Every line below that includes the word "teddy" needs to be copied.

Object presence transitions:
◇ ◇ ◇ ◇

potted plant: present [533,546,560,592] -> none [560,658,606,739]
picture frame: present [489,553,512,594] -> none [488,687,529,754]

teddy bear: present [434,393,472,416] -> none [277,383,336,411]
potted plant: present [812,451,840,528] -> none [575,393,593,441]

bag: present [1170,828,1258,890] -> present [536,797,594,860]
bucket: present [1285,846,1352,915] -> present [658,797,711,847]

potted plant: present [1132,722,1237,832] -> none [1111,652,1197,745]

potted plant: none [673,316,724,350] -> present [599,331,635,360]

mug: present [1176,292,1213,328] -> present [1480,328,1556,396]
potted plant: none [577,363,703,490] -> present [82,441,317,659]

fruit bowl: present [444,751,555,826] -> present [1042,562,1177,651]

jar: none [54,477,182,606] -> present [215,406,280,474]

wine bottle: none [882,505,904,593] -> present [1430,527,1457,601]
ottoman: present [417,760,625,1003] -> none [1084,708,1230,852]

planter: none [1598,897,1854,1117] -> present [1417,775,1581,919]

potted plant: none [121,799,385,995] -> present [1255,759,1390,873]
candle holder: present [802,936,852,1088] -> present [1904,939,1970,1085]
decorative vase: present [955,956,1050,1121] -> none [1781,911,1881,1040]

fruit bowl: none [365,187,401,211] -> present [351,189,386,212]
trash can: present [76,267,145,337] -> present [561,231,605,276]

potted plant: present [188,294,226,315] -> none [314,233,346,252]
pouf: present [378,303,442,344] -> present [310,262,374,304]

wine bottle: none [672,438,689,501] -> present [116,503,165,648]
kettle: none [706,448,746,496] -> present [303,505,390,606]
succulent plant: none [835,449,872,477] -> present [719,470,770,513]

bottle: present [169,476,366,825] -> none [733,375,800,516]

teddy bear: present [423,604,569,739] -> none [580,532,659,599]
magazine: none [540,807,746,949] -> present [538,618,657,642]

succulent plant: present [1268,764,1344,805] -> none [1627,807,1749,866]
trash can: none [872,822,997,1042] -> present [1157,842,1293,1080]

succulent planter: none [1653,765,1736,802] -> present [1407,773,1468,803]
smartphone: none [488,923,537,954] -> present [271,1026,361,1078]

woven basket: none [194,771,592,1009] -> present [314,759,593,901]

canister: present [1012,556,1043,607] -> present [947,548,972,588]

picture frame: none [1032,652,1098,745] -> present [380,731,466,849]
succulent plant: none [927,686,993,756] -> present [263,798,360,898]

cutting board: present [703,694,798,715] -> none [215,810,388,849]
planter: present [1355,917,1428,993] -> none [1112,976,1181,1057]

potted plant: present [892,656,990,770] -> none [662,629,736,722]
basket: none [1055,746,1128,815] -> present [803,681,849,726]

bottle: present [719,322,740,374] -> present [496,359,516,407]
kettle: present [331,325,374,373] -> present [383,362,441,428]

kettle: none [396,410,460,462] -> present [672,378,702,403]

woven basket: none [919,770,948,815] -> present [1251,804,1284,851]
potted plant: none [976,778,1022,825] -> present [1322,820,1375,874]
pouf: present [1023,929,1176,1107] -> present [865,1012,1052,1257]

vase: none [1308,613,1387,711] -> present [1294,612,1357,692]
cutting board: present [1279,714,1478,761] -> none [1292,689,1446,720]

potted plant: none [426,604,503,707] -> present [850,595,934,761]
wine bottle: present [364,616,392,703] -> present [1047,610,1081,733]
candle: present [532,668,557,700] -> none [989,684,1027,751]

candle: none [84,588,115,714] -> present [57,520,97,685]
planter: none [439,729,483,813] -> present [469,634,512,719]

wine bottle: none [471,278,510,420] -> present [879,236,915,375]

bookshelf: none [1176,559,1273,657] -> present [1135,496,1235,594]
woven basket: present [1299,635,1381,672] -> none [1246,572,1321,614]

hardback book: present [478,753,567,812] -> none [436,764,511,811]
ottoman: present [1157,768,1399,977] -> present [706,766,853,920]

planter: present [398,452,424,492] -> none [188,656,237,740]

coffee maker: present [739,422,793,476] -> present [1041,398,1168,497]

◇ ◇ ◇ ◇

ANSWER BELOW:
teddy bear: present [434,393,472,416] -> none [277,383,336,411]
teddy bear: present [423,604,569,739] -> none [580,532,659,599]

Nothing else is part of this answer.